Dutch football administrator

Gijs de Jong (born 24 July 1972) is a Dutch football administrator.

==Career==

Gijs de Jong studied Public Administration at the University of Leiden from 1991 till 1996. Afterwards he became an event manager and consultant at the Amsterdam Arena. In 2003 he joined the KNVB as coordinator security affairs and public affairs. Among other things, he was responsible for stadium bans of supporters and the security of the Netherlands national football team at major tournaments. In 2010 he became Head of professional competitions at the KNVB. In 2014 he was promoted to project manager of the KNVB at the 2014 FIFA World Cup.
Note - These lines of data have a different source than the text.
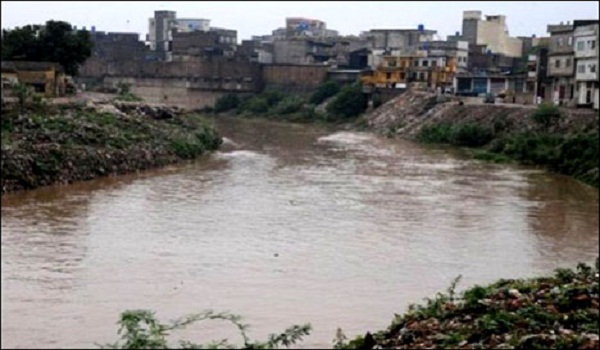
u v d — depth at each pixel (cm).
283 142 6981
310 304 2062
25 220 3067
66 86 7138
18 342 1722
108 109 5588
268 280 2294
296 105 9894
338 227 3088
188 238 2830
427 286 2255
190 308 2000
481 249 2739
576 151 5025
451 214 3412
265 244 2766
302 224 3139
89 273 2303
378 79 9375
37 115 4859
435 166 5266
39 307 1967
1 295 2050
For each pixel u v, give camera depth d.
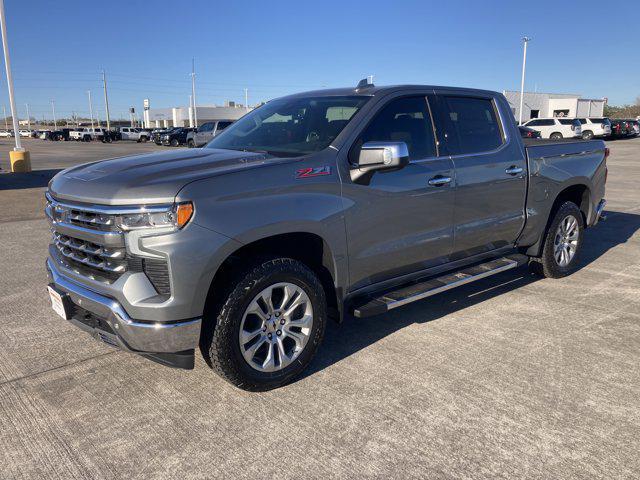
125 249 3.03
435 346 4.12
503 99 5.04
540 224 5.37
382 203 3.85
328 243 3.57
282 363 3.46
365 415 3.17
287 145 3.91
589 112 59.38
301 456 2.80
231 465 2.74
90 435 3.00
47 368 3.80
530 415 3.16
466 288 5.55
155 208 2.93
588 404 3.28
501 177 4.78
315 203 3.47
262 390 3.43
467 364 3.81
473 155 4.56
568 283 5.72
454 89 4.63
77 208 3.18
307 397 3.38
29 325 4.56
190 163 3.41
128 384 3.57
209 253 3.02
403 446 2.88
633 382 3.56
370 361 3.87
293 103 4.47
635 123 40.94
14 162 19.81
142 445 2.91
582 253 7.06
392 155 3.45
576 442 2.90
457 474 2.65
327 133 3.84
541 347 4.10
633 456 2.79
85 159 27.52
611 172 17.59
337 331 4.41
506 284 5.69
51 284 3.63
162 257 2.95
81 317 3.43
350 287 3.83
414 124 4.21
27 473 2.69
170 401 3.35
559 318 4.70
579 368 3.75
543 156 5.25
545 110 58.78
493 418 3.13
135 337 3.03
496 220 4.84
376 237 3.87
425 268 4.38
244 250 3.46
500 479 2.62
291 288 3.43
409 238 4.10
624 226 8.86
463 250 4.64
De Jong is also a match delegate at UEFA, and previously he was delegated as match commissioner for FIFA. In addition, Gijs de Jong is a member of the Football Advisory Panel of the International Football Association Board (IFAB). IFAB manages, renews, and maintains the rules of football on behalf of the FIFA. De Jong is a member of the UEFA National Team Competitions Committee since 2017.  In 2016 De Jong successfully completed the Advances Strategic Management program at the business school International Institute for Management Development (IMD) in Lausanne.
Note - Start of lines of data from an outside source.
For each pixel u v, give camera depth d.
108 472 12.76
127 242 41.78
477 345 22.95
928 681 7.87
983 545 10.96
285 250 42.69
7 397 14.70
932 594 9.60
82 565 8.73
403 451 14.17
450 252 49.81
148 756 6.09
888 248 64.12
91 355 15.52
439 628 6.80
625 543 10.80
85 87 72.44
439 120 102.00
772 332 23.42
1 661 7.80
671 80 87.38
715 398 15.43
In 2014 Gijs de Jong became Director of Operations of the KNVB. In September 2017 he was appointed as General Secretary at the KNVB. The General Secretary at the KNVB is responsible for the international representation of the Dutch Football Association at FIFA and UEFA and contacts with fellow national football associations. International events are also within the duties of the General Secretary. Additionally, the General Secretary is responsible of the international strategy of the KNVB. This international strategy focuses on competitive balance, innovation (development of football rules), events, World Coaches and New Business.

Besides his position as General Secretary, Gijs de Jong is Director EURO2020 for the matches played in Amsterdam during the European Football Championship, to be held in 2021. Because of the 60th anniversary of the European Football Championship, the tournament will be played throughout Europe in 12 different stadiums. Amsterdam is one of the host cities.

De Jong led the successful bid for the Futsal Euro 2022 in Amsterdam and Groningen. He was also responsible for the bid of the Women's Champions League final 2023 in Eindhoven. This bid was assigned to the KNVB at the 44the UEFA Conference in Amsterdam.